In SA, there are 20 000 deaths per year from air pollution, more than deaths related to traffic accidents. In China, the number of air pollution fatalities is 300 000, with citizens in the north of the country, where it is more polluted, having an average life expectancy that is five years shorter than those living in the south.
Naam said government needs to align policy with the future. It can do this by allowing people to build renewable energy and hook it up to the grid, by paying people for the excess energy they produce from home solar panels, and by realising coal is killing South Africans, he said.
"If they do not act quickly, they risk being left behind. Renewable energy will allow them to export things cheaper and run large data centres."

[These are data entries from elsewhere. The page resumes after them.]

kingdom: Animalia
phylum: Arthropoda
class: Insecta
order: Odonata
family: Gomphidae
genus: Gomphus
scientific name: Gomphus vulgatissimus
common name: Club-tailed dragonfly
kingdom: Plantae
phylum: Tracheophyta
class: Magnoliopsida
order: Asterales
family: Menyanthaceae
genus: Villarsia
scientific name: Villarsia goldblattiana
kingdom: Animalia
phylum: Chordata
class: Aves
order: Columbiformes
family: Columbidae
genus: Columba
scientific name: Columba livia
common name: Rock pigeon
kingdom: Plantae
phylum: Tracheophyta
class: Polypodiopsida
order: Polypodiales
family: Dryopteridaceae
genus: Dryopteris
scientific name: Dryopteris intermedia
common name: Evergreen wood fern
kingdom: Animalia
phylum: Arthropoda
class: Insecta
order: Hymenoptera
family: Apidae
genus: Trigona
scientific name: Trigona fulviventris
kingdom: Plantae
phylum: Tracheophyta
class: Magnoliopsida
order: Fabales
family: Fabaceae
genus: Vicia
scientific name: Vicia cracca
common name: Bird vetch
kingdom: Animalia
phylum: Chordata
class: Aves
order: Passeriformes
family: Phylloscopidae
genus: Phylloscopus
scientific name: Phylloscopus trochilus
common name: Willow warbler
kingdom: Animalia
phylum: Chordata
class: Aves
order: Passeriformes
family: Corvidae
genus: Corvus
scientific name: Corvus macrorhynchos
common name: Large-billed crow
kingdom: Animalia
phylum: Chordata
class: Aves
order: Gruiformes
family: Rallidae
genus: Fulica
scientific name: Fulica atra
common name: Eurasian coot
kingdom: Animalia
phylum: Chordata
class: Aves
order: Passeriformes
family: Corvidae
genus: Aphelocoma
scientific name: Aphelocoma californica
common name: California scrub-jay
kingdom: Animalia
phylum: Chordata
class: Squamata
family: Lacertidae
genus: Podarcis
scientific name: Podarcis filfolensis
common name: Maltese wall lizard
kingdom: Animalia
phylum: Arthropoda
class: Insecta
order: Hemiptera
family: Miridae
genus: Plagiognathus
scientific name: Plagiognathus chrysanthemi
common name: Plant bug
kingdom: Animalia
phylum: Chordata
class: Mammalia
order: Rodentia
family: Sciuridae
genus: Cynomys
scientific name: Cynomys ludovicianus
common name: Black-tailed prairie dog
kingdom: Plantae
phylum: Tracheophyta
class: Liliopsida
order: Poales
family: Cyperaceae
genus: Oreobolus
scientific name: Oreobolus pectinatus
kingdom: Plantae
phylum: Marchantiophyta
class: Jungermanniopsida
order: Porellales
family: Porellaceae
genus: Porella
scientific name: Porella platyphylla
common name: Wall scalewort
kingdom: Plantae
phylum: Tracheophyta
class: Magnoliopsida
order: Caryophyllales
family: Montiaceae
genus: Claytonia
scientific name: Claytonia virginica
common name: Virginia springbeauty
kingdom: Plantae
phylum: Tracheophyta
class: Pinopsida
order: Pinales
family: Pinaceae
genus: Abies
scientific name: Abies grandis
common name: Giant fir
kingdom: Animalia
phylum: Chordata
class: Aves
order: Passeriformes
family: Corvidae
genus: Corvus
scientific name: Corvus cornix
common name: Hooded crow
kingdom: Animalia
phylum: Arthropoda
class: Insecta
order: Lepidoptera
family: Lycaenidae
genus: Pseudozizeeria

He noted that if government does not do anything, the private sector will move in and make deals with regional governments to supply cheaper electricity to consumers.
This is already happening. Earlier this month, Nesa Investment Holdings (NIH) opened its second capital-raising round, providing investors with an opportunity to invest in SA's renewable energy sector.
The fund invests in a portfolio of commercial rooftop solar energy projects and related technologies, and earns revenue through operating, renting and maintaining these projects to its clients.
It raised over R10 million in its first funding round and hopes to reach R85 million in the second to be concluded by the end of this year.
Peter Frolich, director of NIH, says: "A transition from coal-powered energy production to renewable energy is critical to the sustainability of the South African energy grid, and the environment. National power utility Eskom is currently installing additional power capacity, but new and sustainable energy sources are key to reduce operational costs and facilitate growth."
Naam said while it is a smart time to invest in solar in SA, investors need to be able to sign a long-term contract for energy, and this will depend on government stability.